Proof: Machine readable codes and digital signatures enable verified claims and user authentication that works much like social logins or BYOID but far more secure.

Prediction: Cyber security vendors like Transmit Security will begin to support these digital IDs to establish a higher level of trust for account recovery and high-risk transactions.

5. Trend: Cyber criminals continue to use tried-and-true tactics, like credential stuffing with great success.

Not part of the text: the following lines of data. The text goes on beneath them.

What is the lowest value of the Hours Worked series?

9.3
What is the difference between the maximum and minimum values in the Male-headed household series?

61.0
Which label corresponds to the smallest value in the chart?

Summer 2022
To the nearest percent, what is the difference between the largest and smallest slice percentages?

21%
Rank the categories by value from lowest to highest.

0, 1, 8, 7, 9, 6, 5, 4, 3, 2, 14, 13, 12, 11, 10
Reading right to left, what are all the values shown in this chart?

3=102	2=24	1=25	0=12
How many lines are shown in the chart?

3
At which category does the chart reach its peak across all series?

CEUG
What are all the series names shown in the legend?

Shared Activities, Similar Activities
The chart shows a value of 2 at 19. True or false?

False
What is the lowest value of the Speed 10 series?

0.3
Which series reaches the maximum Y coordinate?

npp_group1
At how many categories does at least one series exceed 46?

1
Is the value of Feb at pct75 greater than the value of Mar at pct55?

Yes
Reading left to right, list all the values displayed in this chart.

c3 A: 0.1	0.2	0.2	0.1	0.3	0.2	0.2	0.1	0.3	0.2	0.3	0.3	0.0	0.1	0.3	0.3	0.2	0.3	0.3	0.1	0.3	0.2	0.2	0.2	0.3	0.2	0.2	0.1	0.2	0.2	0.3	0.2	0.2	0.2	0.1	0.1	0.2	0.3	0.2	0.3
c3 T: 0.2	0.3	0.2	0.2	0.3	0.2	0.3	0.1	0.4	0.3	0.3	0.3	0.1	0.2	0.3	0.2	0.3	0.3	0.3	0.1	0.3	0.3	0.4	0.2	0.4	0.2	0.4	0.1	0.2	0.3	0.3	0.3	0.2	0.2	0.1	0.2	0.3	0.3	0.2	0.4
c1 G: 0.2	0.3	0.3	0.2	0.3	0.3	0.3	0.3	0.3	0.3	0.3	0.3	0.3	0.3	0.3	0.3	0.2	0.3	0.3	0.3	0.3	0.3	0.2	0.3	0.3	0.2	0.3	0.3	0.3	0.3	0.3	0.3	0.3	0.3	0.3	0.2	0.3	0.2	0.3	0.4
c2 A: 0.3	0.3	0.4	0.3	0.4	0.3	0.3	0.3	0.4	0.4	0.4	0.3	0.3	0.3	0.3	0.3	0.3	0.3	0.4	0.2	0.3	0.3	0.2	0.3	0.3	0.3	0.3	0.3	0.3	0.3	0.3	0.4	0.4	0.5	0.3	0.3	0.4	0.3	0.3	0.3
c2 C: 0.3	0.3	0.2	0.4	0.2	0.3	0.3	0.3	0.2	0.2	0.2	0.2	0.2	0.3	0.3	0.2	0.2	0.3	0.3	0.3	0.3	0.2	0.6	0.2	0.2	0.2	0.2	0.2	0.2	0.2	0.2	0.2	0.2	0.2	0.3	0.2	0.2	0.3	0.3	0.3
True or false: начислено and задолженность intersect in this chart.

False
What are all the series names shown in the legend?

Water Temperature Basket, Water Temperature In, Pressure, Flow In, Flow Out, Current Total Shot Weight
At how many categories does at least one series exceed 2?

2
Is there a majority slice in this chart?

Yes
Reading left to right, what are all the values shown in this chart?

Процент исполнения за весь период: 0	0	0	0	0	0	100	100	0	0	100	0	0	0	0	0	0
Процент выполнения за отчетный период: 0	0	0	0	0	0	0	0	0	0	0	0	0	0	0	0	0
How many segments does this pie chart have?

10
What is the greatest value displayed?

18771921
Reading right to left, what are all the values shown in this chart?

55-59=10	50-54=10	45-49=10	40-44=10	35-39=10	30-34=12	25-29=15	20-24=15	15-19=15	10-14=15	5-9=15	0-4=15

Proof: 23andme and Paypal credential stuffing attacks came to light in 2023, proving consumers still reuse the same username/password to ‘secure’ many accounts. Educating the public is not enough. According to Verizon, 49% of breaches involve stolen credentials and digital black markets, like Genesis, are fueling the problem.

Prediction: To avoid damaging headlines and fraud losses, organisations will take a more proactive approach in 2024. AI-powered identity-security services will be essential.

6. Trend: Attacks on identity infrastructure itself reflect an escalation in attacks designed to steal credentials on a grand scale.

Proof: The leading IAM vendor suffered three breaches this year back-to-back in 2023.

Prediction: Organisations will look for identity vendors with cyber security expertise and identity-security infrastructure purpose-built to fend off today’s most advanced cyber attacks.